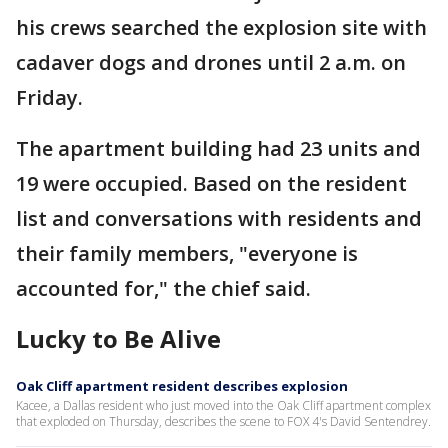
his crews searched the explosion site with
cadaver dogs and drones until 2 a.m. on
Friday.
The apartment building had 23 units and
19 were occupied. Based on the resident
list and conversations with residents and
their family members, "everyone is
accounted for," the chief said.
Lucky to Be Alive
Oak Cliff apartment resident describes explosion
Kacee, a Dallas resident who just moved into the Oak Cliff apartment complex
that exploded on Thursday, describes the scene to FOX 4's David Sentendrey.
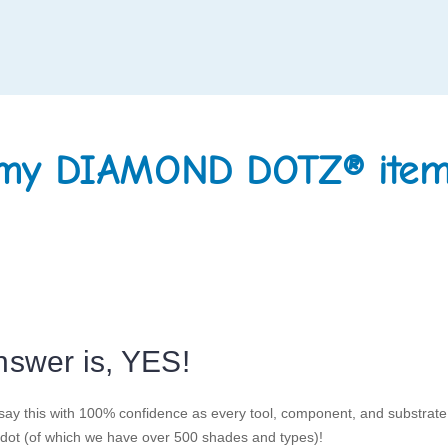
 my DIAMOND DOTZ® item
nswer is, YES!
ay this with 100% confidence as every tool, component, and substrate i
dot (of which we have over 500 shades and types)!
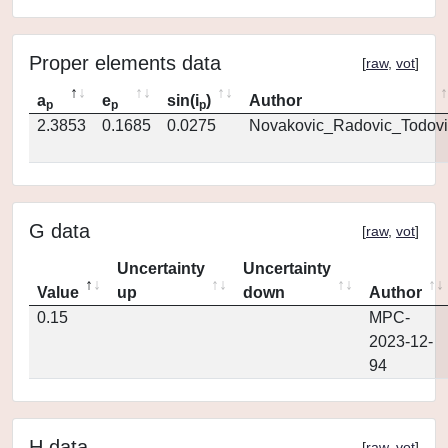
Proper elements data
[
raw
,
vot
]
a
e
sin(i
)
Author
p
p
p
2.3853
0.1685
0.0275
Novakovic_Radovic_Todovi
G data
[
raw
,
vot
]
Uncertainty
Uncertainty
Value
up
down
Author
0.15
MPC-
2023-12-
94
H data
[
raw
,
vot
]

_Work task_.
Replace "explosion" with "blast" everywhere it appears in the data above, keep the rest of the text the same, and leave the pictures out of your answer.

_Solved exercise_.
his crews searched the blast site with
cadaver dogs and drones until 2 a.m. on
Friday.
The apartment building had 23 units and
19 were occupied. Based on the resident
list and conversations with residents and
their family members, "everyone is
accounted for," the chief said.
Lucky to Be Alive
Oak Cliff apartment resident describes blast
Kacee, a Dallas resident who just moved into the Oak Cliff apartment complex
that exploded on Thursday, describes the scene to FOX 4's David Sentendrey.
 my DIAMOND DOTZ® item
nswer is, YES!
ay this with 100% confidence as every tool, component, and substrate i
dot (of which we have over 500 shades and types)!
Proper elements data
[
raw
,
vot
]
a
e
sin(i
)
Author
p
p
p
2.3853
0.1685
0.0275
Novakovic_Radovic_Todovi
G data
[
raw
,
vot
]
Uncertainty
Uncertainty
Value
up
down
Author
0.15
MPC-
2023-12-
94
H data
[
raw
,
vot
]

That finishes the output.